Noes—Mr. President, and Messrs. Arrington (of Nash County), Ashe, Barnes, Battle of Edgecombe, Biggs, Brodnax, Brown, Bunting, Carson, Cowan, Craige, Cunningham, Darden, Durham, Foster of Ashe, Henkel, Hicks, Hill, Houston of Duplin, Houston of Union, Howard, Johnston of Gaston, Johnston of Mecklenburg, Lander, Leak, McDowell of Bladen, McDowell of Burke, McDowell of Madison, McNeill of Cumberland, McNeill of Harnett, Meares, Miller, Moody, Moseley, Myers, Osborne, Penland, Pettigrew, Rayner, Reid, Rhodes, Royster, Ruffin, Satterthwaite, Shaw, Shipp, Smith of Halifax, Spruill of Tyrrell, Stewart, Strong, Sutherland, Thomas of Jackson, Thompson, Thornton, Tracy, Turner, Venable, Walton, Ward, Washington, Whitford, Winslow and Wooten—72.”

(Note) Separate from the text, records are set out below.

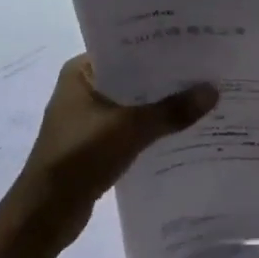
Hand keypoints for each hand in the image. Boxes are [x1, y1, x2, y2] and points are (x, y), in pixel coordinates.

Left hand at [0, 56, 216, 253]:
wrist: (45, 213)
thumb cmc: (80, 157)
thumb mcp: (130, 129)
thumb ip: (172, 110)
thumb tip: (213, 90)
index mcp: (81, 72)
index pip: (126, 48)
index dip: (159, 47)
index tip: (195, 43)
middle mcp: (83, 89)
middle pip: (133, 77)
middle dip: (167, 78)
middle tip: (208, 70)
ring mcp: (88, 118)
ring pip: (133, 104)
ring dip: (161, 105)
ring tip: (203, 97)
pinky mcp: (95, 145)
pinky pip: (131, 128)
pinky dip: (152, 128)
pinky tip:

from; THE JOURNAL OF THE STATE CONVENTION

Thus, the Convention’s county delegates rejected the submission of whether or not North Carolina should join the Confederacy to the legal voters of the state by a vote of 72 voting “NO” and 34 voting “YES.” In summary, of the 120 county delegates, not a single delegate proposed to submit the Ordinance of Secession,passed on the first day of the convention by 117 delegates and signed on the second day by 120 county delegates, to the legal voters of the State of North Carolina, the process employed in Virginia and Tennessee. Also, on the motion to submit the question of whether to join the Confederacy or not to the people of the state, it was rejected by a vote of 72 to 34.